An in-person date for the Apple vs. Epic Games Fortnite trial has been set for May 3rd during a meeting between the companies’ lawyers and a judge.
The judge overseeing the Apple vs. Epic Games Fortnite case confirmed that the in-person trial will begin on May 3rd. Apple and Epic Games have been at odds with each other over the percentage Apple takes from in-app purchases on iOS devices since it removed Fortnite from the iOS App Store last summer. Epic Games broke Apple’s terms of service when Epic announced a permanent price cut for Fortnite’s in-game currency, V-Bucks. This price cut was made available through Epic Direct: a new service that would allow Fortnite players to purchase V-Bucks directly through Epic (hence the title), thus circumventing the 30% that Apple takes off of purchases made on the App Store.
Epic Games was not taken by surprise by this decision on Apple’s part. A Fortnite parody of Apple’s popular “1984” commercial was released soon after the game’s removal. It was shared on social media and broadcast within the game at Risky Reels. This call to action included a message at the end telling fans to “join the fight” with the hashtag #FreeFortnite.
Judge Yvonne Gonzales of the Northern District of California set the May 3rd date for a trial during a management conference with Judge Gonzales and lawyers from Apple and Epic Games, according to MacRumors. Judge Gonzales felt that the Apple vs. Epic Games case was important enough to be held in person as witnesses in a physical courtroom are less likely to lie compared to a digital trial. The judge believes that the trial will be between two and three weeks in length; however, Epic Games wants it to last four to five weeks.

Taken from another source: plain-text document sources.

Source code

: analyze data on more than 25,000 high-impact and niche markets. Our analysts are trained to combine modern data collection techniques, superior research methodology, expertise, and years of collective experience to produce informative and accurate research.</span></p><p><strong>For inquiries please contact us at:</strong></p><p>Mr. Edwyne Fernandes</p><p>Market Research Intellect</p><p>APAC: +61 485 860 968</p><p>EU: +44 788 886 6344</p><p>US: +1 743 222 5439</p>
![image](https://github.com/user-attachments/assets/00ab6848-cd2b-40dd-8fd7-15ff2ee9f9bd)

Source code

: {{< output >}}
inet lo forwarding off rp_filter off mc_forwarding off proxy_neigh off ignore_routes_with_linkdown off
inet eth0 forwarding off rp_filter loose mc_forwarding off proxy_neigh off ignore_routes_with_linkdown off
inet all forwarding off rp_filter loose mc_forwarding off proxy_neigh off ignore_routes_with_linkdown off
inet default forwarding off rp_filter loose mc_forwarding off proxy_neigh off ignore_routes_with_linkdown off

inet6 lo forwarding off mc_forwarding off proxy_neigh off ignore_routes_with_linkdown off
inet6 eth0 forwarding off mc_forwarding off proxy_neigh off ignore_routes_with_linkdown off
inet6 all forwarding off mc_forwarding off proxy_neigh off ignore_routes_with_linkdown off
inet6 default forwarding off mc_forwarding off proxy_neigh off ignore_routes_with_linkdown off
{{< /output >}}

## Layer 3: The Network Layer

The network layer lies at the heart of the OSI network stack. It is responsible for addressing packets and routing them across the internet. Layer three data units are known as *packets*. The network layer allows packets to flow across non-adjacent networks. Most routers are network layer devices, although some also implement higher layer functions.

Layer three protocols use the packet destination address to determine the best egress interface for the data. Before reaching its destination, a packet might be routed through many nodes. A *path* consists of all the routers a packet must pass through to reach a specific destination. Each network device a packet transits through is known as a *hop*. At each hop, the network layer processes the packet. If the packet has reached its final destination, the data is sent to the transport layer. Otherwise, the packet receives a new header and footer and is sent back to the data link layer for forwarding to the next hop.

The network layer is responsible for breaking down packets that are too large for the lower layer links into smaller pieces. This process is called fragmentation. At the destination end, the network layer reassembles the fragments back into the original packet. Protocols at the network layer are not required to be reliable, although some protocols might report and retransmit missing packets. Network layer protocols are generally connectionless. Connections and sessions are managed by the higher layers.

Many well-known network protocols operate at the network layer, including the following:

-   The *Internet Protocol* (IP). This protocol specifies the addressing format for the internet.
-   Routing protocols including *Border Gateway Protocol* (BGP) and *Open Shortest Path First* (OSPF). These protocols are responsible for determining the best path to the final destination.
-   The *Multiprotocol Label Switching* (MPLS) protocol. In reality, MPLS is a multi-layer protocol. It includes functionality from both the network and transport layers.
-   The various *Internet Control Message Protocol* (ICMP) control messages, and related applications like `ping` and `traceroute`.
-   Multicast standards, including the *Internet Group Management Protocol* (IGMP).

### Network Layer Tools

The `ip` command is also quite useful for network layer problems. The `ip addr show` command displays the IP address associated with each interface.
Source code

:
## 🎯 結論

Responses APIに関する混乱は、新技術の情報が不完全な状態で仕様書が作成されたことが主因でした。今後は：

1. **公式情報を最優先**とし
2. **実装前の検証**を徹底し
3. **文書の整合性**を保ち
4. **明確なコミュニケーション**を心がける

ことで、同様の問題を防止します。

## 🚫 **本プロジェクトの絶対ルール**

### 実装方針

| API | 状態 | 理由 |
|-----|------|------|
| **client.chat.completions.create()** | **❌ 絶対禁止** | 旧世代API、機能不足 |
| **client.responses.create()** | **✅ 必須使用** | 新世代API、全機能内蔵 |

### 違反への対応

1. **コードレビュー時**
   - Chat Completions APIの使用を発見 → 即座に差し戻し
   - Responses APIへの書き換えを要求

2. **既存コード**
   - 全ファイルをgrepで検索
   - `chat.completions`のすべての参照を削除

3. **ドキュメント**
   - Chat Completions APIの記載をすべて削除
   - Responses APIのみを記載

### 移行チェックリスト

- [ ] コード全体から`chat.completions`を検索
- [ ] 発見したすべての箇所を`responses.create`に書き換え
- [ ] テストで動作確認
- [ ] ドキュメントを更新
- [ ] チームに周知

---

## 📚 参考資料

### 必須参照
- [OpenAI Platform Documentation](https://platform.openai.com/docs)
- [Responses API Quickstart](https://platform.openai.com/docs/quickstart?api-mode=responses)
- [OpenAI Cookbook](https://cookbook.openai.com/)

The ongoing COVID-19 pandemic could affect the nature of the trial based on the number of cases there are in May. The court will practice social distancing between witnesses and the attorneys, but witnesses who cannot travel due to health reasons will be accommodated. The judge also said that she believes that both companies have the resources necessary to accommodate for a two-week quarantine period after the trial.
This case can be traced back to patterns both Epic and Apple have displayed in recent years. Epic launched the Epic Games Store to be an option for developers to sell their games on PC and offered a lower cut when compared to Steam. Apple, on the other hand, has been hostile to outside video game services appearing on iOS devices altogether. At first, the company did not allow services like Xbox Game Pass’s cloud gaming feature to appear on their mobile platforms at all; as of now, these services can be used through the device’s web browsers.
If the trial concludes that Apple’s practices are monopolistic, a future where there is more than one storefront is available on consoles and mobile devices could come to fruition. This would allow more competition between digital stores and possibly lower prices, not to mention app developers making more money off of sales. May is approaching quickly and both sides are preparing their arguments, but for now, Fortnite remains but a ghost on iOS devices. iPhones and iPads that still have Fortnite installed are selling for gratuitous amounts on eBay.